There were real situations, and real anger in some episodes. Jim and the children not only made it clear to Margaret that they didn't wish to attend her annual family reunion, but they made fun of her relatives in the living room! Margaret pouted and then said they weren't going to the reunion after all, if they felt that way. She even stopped making baked beans from the scratch in mid-process! However, Margaret forgot to call the relatives to inform her of her decision. A cousin shows up to ride with them. The bean situation is fixed by a local deli. The kids get in the car for their mother's sake, and even bring along some activities for themselves and their cousins.

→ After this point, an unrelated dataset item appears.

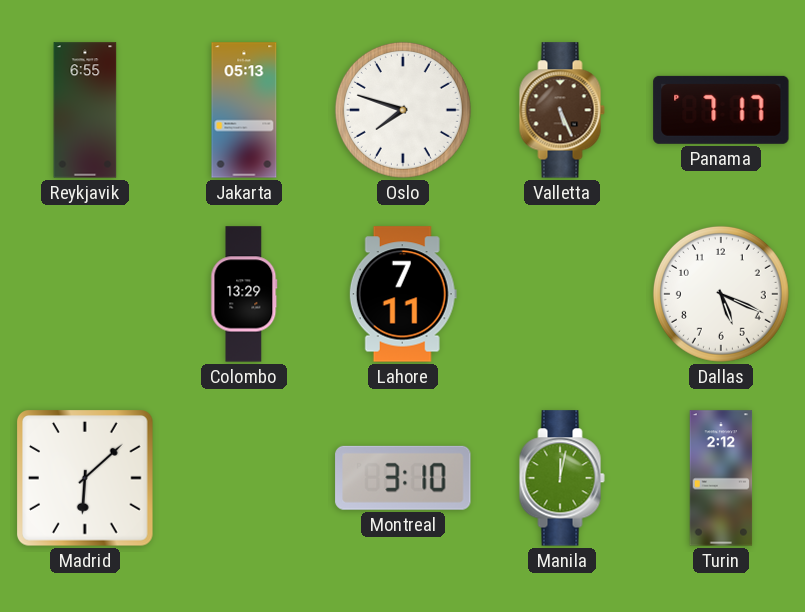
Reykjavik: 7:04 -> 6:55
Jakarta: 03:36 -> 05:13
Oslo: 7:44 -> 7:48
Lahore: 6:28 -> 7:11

The children were far from perfect. James Jr., or Bud, was lazy in the extreme, always looking for the easy way out. He spent the first two seasons in the basement, apparently hiding out from work, from his friends, from bullies, and from his sisters. Betty breathed the rarefied air of good academics, and never let anybody forget it. Kathy was whiny at times. Betty and Bud ganged up at Kathy, and Kathy earned that nickname Kitten in more ways than one, especially when she took out the verbal claws on her elder siblings. 

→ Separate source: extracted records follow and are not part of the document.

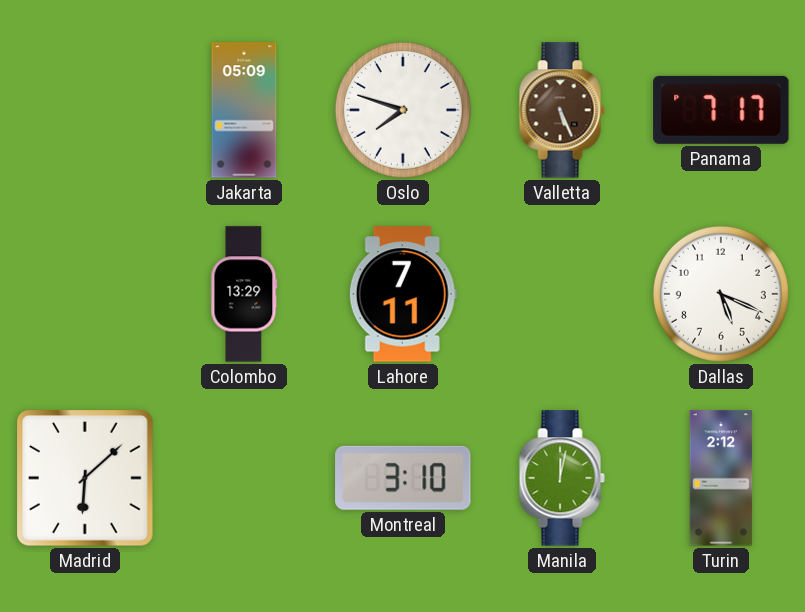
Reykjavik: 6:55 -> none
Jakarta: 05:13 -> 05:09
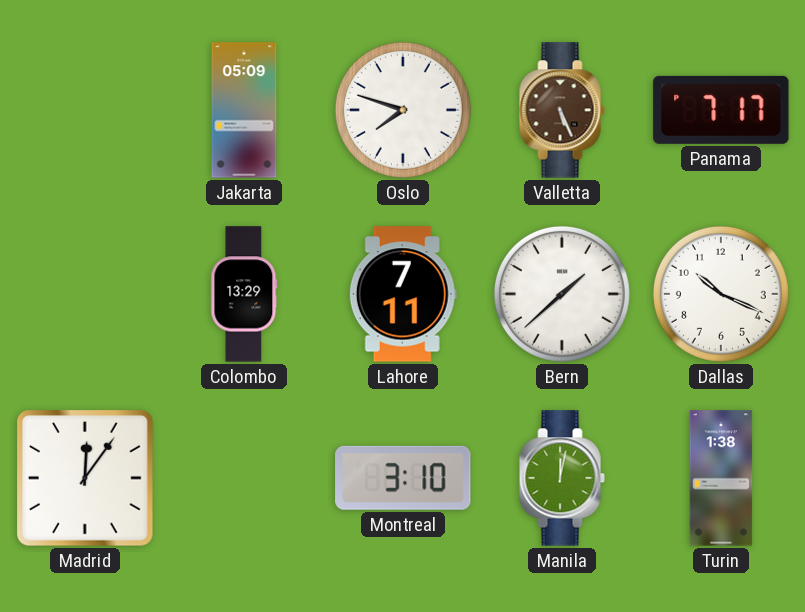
Bern: none -> 1:38
Dallas: 5:19 -> 10:19
Madrid: 6:08 -> 12:06
Turin: 2:12 -> 1:38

All three of the Anderson children seem to have been expected to work for their money. Bud constantly complained about his lack of funds, just as much as his mother nagged him to take out the trash, mow the lawn, and get a part time job. The Anderson girls seem to have the work for money lesson down. Betty had several baby-sitting jobs, and was shown taking several job opportunities through the school. Young Kathy was entrepreneurial, frequently trading toys with her young friends, and even shaking down Bud for items, in exchange for being left to his own devices. 

Jim Sr. worked very hard at the insurance agency, a job I wouldn't want. He seemed to combine the rules of good salesmanship with the Golden Rule. He wasn't always the sharpest knife in the drawer, but he did his best. Oh, and he helped his wife with household tasks, completed the "honey do" list, and helped his male friends with their tasks. He liked to golf, but put off his game to do chores first.

The Andersons tried, when possible, to let their children discover on their own what could happen, when it wouldn't harm them. We recently viewed an episode where teenage Bud was swindled by a carney worker. The $6 Margaret gave Bud to pick up Jim's rewoven pants at the tailor's went to a game of chance. Jim knew the carnival was bad news, as he wouldn't insure it. He warned Bud, and  informed hi they expected to be repaid for the gambling incident. Yet Bud was drawn to the carnival like a moth to a flame. Offered a job by the head carney, he took a job in a dunk tank, thinking he would make $25, to be paid the next day. What a shock to his system when he woke up and found the carnival skipped town!

It took courage and faith for Margaret and Jim to allow Bud to make this mistake.   Most likely today, the parents would have been down at the local police station filing a report, threatening to sue the carnival. Instead, they expected Bud to suck it up and learn from his mistakes. Margaret and Jim just chalked it up to learning life's lessons.

It makes me feel good, as a parent, to remember there was a more innocent time, yet there were still problems raising kids. I've read in at least one of the few books that exist for grandparents raising grandchildren, that such grandparents have to "get with the times" when it comes to parenting. I see nothing wrong with parenting as the Andersons did, even if it was only scripts written for actors. They were, in a day when people did not air their troubles in public, human in their actions and reactions.   

2 comments:

cris1893 said...

liked your blog, surprised no one has commented

Dual Role Grandma said...

Thank you.

A lot of custodial and adoptive grandparents are afraid to comment, for fear of losing custody of their grandchildren, or being on the receiving end of retaliation, courtesy of their adult children who lost custody. They send me emails. I change their names and use them from time-to-time as blog entries.

You don't want to read the comments from the adult children who lost custody. They get pretty nasty.